After the events depicted in the film, Roger Perron apparently kicked the Warrens out, concerned for his wife’s mental stability. According to Andrea, the family could not afford to move out of the house until almost ten years later, all the while most of the hauntings continued. Casual.
SURELY, BATHSHEBA CAN'T BE REAL.
Wrong! Bathsheba Sherman lived in the infamous farmhouse in the mid-1800s. She's buried in the Harrisville Cemetery next to her husband, Judson Sherman. As for the witch/satanist/child-killer deal... the world may never know.
SO, WHAT IS THE BIG DIFFERENCE I'VE BEEN MENTIONING?
Turns out, Ed Warren never performed any sort of exorcism—considering they have to be done by Catholic priest.
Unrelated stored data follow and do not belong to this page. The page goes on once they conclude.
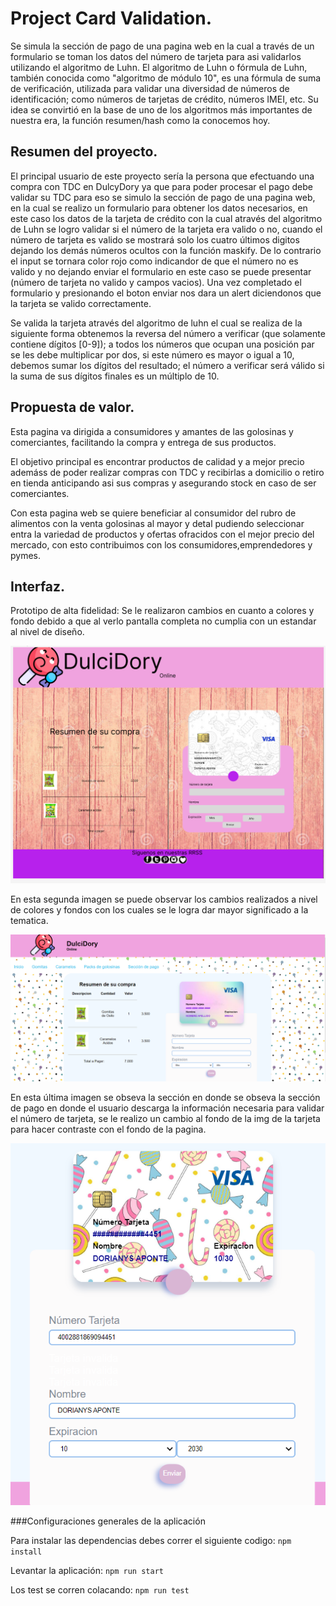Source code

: 
# Project Card Validation.

Se simula la sección de pago de una pagina web en la cual a través de un formulario se toman los datos del número de tarjeta para asi validarlos utilizando el algoritmo de Luhn.
El algoritmo de Luhn o fórmula de Luhn, también conocida como "algoritmo de módulo 10", es una fórmula de suma de verificación, utilizada para validar una diversidad de números de identificación; como números de tarjetas de crédito, números IMEI, etc. Su idea se convirtió en la base de uno de los algoritmos más importantes de nuestra era, la función resumen/hash como la conocemos hoy.


## Resumen del proyecto.
El principal usuario de este proyecto sería la persona que efectuando una compra con TDC en DulcyDory ya que para poder procesar el pago debe validar su TDC para eso se simulo la sección de pago de una pagina web, en la cual se realizo un formulario para obtener los datos necesarios, en este caso los datos de la tarjeta de crédito con la cual através del algoritmo de Luhn se logro validar si el número de la tarjeta era valido o no, cuando el número de tarjeta es valido  se mostrará solo los cuatro últimos digitos dejando los demás números ocultos con la función maskify. De lo contrario el input se tornara color rojo como indicandor de que el número no es valido y no dejando enviar el formulario en este caso se puede presentar (número de tarjeta no valido y campos vacios).
Una vez completado el formulario y presionando el boton enviar nos dara un alert diciendonos que la tarjeta se valido correctamente.

Se valida la tarjeta através del algoritmo de luhn el cual se realiza de la siguiente forma obtenemos la reversa del número a verificar (que solamente contiene dígitos [0-9]); a todos los números que ocupan una posición par se les debe multiplicar por dos, si este número es mayor o igual a 10,
debemos sumar los dígitos del resultado; el número a verificar será válido si
la suma de sus dígitos finales es un múltiplo de 10.

## Propuesta de valor.
Esta pagina va dirigida a consumidores y amantes de las golosinas y comerciantes, facilitando la compra y entrega de sus productos.

El objetivo principal es encontrar productos de calidad y a mejor precio ademáss de poder realizar compras con TDC y recibirlas a domicilio o retiro en tienda anticipando asi sus compras y asegurando stock en caso de ser comerciantes.

Con esta pagina web se quiere beneficiar al consumidor del rubro de alimentos con la venta golosinas al mayor y detal pudiendo seleccionar entra la variedad de productos y ofertas ofracidos con el mejor precio del mercado, con esto contribuimos con los consumidores,emprendedores y pymes.




## Interfaz.
Prototipo de alta fidelidad:
Se le realizaron cambios en cuanto a colores y fondo debido a que al verlo pantalla completa no cumplia con un estandar al nivel de diseño.

![Imagen de elemplo de sección de paho](src/imagenes/imagenes/prototipo.png)

En esta segunda imagen se puede observar los cambios realizados a nivel de colores y fondos con los cuales se le logra dar mayor significado a la tematica.

![Imagen de elemplo de sección de paho](src/imagenes/imagenes/interfaz-terminada.png)


En esta última imagen se obseva la sección en donde se obseva la sección de pago en donde el usuario descarga la información necesaria para validar el número de tarjeta, se le realizo un cambio al fondo de la img de la tarjeta para hacer contraste con el fondo de la pagina.

![Imagen de elemplo de sección de paho](src/imagenes/imagenes/validador-tarjeta.png)

###Configuraciones generales de la aplicación

Para instalar las dependencias debes correr el siguiente codigo:
`npm install`

Levantar la aplicación:
`npm run start`

Los test se corren colacando:
`npm run test`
Though the Warrens had worked with priests in the past, this time they opted to summon the spirit with a seance.
Andrea Perron says she secretly watched the actual conjuring. "I thought I was going to pass out," Andrea says. "My mother began to speak a language not of this world in a voice not her own. Her chair levitated and she was thrown across the room."
DID SOMEONE EVER BURN DOWN THAT HOUSE FROM HELL?! IF NOT, THEY SHOULD. (JK, DON'T. DO. THAT.)
Nope! In fact, the owners of the house called it a "real-life nightmare" for a completely different reason. The original Conjuring brought in $137 million in the U.S...and a lot of unwanted visitors to Rhode Island. Back in 2015, Norma Sutcliffe planned to sue Warner Bros. after trespassers began showing up to the house to film, steal stuff, and be a part of the phenomenon.
“They come at all times of the day," said Sutcliffe. "Last Saturday, I called police at 3:30 a.m. because there was a whole group of them outside the house. It’s horrendous.” Honestly, talking to strangers is my worst nightmare, so I feel her pain.